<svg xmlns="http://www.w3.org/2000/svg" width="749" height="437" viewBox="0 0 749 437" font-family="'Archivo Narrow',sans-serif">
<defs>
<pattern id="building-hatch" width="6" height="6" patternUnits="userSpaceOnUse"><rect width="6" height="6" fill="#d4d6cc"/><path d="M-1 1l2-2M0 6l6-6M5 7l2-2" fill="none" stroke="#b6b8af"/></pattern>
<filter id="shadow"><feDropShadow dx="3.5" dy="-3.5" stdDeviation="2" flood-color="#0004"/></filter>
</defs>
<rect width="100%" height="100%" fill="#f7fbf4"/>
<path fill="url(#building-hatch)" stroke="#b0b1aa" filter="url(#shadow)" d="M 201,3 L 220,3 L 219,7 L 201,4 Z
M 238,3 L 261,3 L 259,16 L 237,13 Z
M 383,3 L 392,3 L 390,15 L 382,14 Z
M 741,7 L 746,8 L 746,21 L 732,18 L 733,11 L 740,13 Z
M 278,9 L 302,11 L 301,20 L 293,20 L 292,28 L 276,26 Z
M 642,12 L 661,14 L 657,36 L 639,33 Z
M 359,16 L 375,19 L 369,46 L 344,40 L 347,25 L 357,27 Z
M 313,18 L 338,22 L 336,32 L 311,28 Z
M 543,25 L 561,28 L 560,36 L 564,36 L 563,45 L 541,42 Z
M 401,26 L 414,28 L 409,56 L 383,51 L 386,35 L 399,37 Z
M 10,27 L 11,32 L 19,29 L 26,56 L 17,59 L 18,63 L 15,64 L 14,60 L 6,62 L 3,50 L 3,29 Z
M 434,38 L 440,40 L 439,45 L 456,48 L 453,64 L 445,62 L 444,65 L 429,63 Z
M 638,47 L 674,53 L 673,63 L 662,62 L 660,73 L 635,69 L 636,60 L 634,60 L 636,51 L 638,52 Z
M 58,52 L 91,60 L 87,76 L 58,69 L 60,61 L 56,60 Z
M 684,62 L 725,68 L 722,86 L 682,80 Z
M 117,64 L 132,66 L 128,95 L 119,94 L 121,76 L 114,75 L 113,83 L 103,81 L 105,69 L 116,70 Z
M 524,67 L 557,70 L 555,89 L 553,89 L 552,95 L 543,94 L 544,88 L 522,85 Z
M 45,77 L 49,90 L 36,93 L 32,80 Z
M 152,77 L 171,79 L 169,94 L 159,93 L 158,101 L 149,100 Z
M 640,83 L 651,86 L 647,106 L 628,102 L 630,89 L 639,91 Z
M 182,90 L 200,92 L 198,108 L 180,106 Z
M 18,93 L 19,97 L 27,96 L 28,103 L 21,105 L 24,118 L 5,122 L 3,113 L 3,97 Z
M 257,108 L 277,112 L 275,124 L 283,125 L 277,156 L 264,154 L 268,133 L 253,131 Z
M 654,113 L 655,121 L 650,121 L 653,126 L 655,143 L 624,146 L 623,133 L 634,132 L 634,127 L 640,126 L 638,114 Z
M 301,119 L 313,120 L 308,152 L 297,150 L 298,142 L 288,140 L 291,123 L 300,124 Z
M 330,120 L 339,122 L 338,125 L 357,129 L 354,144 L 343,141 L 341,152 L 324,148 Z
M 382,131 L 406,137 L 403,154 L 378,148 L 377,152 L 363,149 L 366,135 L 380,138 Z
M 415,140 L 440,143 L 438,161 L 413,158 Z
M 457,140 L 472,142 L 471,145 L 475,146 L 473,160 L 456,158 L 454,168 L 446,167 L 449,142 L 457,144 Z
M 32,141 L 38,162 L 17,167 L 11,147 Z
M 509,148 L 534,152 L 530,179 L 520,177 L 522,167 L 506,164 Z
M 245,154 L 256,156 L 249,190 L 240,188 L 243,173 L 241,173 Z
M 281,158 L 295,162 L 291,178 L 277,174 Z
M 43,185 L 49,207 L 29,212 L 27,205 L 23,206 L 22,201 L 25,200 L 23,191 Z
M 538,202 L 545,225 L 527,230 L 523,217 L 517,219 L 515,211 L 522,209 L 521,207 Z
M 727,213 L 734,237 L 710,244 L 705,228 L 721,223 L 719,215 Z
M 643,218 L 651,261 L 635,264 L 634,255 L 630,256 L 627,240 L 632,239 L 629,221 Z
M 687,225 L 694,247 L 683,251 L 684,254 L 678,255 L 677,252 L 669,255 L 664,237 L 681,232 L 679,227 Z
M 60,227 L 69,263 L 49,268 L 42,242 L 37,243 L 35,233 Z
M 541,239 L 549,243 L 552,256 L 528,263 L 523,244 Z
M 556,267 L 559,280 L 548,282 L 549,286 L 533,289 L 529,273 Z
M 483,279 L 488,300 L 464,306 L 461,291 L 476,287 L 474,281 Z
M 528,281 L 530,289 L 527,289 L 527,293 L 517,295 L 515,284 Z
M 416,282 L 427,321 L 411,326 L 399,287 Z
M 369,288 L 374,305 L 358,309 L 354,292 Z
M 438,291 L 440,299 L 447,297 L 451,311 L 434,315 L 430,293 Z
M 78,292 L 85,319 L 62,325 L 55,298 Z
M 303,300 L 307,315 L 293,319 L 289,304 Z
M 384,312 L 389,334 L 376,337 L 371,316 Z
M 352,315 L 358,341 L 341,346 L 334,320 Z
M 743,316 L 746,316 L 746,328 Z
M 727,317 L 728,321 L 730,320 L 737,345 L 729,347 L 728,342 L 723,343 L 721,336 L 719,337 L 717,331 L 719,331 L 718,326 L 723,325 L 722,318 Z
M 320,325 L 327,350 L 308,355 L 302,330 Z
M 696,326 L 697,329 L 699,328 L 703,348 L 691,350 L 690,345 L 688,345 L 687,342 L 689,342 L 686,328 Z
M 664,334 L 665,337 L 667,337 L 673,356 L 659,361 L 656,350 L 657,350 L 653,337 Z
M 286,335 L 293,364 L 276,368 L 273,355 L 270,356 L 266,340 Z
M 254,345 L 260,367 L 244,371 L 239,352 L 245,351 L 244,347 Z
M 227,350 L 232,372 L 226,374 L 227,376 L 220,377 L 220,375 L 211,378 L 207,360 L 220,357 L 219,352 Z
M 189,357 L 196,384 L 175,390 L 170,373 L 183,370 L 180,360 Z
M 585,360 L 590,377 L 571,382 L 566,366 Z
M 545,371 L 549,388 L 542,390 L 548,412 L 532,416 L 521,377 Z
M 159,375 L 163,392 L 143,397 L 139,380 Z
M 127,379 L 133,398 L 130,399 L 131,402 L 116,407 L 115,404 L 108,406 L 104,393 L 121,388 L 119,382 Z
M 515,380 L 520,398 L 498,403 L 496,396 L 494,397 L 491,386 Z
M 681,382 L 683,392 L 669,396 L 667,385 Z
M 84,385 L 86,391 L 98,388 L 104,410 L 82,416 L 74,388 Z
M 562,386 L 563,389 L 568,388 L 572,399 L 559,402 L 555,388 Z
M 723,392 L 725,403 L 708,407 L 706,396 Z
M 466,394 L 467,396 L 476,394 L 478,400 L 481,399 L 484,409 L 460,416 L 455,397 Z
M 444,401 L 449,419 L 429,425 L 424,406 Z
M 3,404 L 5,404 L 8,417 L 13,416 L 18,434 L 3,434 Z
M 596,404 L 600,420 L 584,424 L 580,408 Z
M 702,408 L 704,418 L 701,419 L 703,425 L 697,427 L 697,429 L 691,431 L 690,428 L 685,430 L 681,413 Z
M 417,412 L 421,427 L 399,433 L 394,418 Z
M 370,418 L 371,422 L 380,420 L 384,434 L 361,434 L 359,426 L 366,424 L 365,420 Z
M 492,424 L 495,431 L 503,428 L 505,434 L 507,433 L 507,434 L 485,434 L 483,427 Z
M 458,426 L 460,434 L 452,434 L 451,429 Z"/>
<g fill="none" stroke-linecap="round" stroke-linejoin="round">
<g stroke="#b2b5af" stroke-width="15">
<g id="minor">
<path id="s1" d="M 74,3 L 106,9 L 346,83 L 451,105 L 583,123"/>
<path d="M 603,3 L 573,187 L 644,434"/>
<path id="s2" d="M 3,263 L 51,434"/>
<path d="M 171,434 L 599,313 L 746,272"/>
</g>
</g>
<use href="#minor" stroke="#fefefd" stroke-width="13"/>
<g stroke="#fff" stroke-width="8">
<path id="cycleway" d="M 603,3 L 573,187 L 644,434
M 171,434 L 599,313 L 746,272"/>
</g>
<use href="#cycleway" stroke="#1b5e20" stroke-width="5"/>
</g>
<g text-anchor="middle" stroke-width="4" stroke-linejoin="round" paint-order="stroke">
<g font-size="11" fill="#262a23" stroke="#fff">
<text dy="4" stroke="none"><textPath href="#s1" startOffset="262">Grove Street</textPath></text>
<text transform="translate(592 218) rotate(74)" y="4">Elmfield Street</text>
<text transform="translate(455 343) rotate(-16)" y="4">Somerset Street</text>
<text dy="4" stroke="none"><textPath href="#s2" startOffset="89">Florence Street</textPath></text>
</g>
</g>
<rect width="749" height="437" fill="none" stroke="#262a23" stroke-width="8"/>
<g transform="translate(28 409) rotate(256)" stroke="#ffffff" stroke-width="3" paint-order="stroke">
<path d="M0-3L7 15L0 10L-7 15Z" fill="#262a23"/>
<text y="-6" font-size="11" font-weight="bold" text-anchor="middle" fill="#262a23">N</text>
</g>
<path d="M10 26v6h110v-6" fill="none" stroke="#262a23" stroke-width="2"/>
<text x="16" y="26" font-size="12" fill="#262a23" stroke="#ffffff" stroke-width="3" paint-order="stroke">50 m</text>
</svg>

• • •

From the listing above, copy every line that includes the word "hatch".

**ANSWER TO THIS PROBLEM:**
<pattern id="building-hatch" width="6" height="6" patternUnits="userSpaceOnUse"><rect width="6" height="6" fill="#d4d6cc"/><path d="M-1 1l2-2M0 6l6-6M5 7l2-2" fill="none" stroke="#b6b8af"/></pattern>
<path fill="url(#building-hatch)" stroke="#b0b1aa" filter="url(#shadow)" d="M 201,3 L 220,3 L 219,7 L 201,4 Z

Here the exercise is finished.